(과제 목표) 모든 기록의 줄을 다시 쓰되 "Ft"을(를) "HUF"(으)로 바꾸고 나머지는 그대로 두세요. 그림은 답에 넣지 마세요.

☆ ☆ ☆

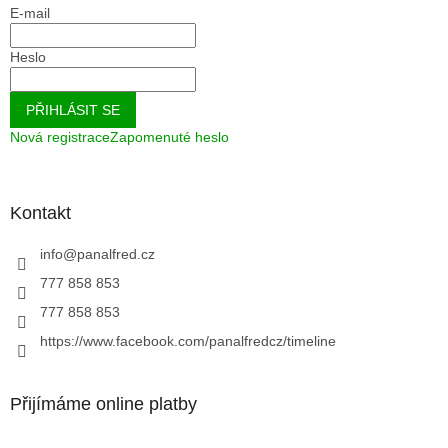
E-mail
Heslo
PŘIHLÁSIT SE
Nová registrace
Zapomenuté heslo
Kontakt
info
@
panalfred.cz
777 858 853
777 858 853
https://www.facebook.com/panalfredcz/timeline
Přijímáme online platby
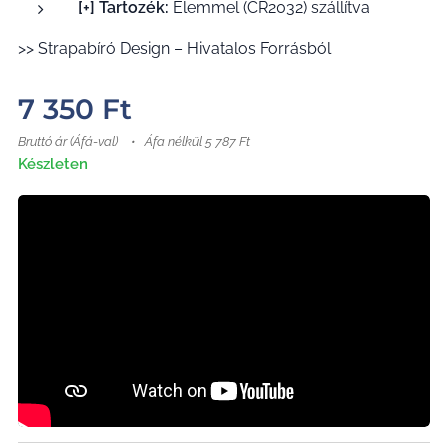
[+] Tartozék:
Elemmel (CR2032) szállítva
>> Strapabíró Design – Hivatalos Forrásból
7 350
Ft
Bruttó ár (Áfá-val)
Áfa nélkül 5 787 Ft
Készleten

☆ ☆ ☆

(과제 결과)
E-mail
Heslo
PŘIHLÁSIT SE
Nová registrace
Zapomenuté heslo
Kontakt
info
@
panalfred.cz
777 858 853
777 858 853
https://www.facebook.com/panalfredcz/timeline
Přijímáme online platby
[+] Tartozék:
Elemmel (CR2032) szállítva
>> Strapabíró Design – Hivatalos Forrásból
7 350
HUF
Bruttó ár (Áfá-val)
Áfa nélkül 5 787 HUF
Készleten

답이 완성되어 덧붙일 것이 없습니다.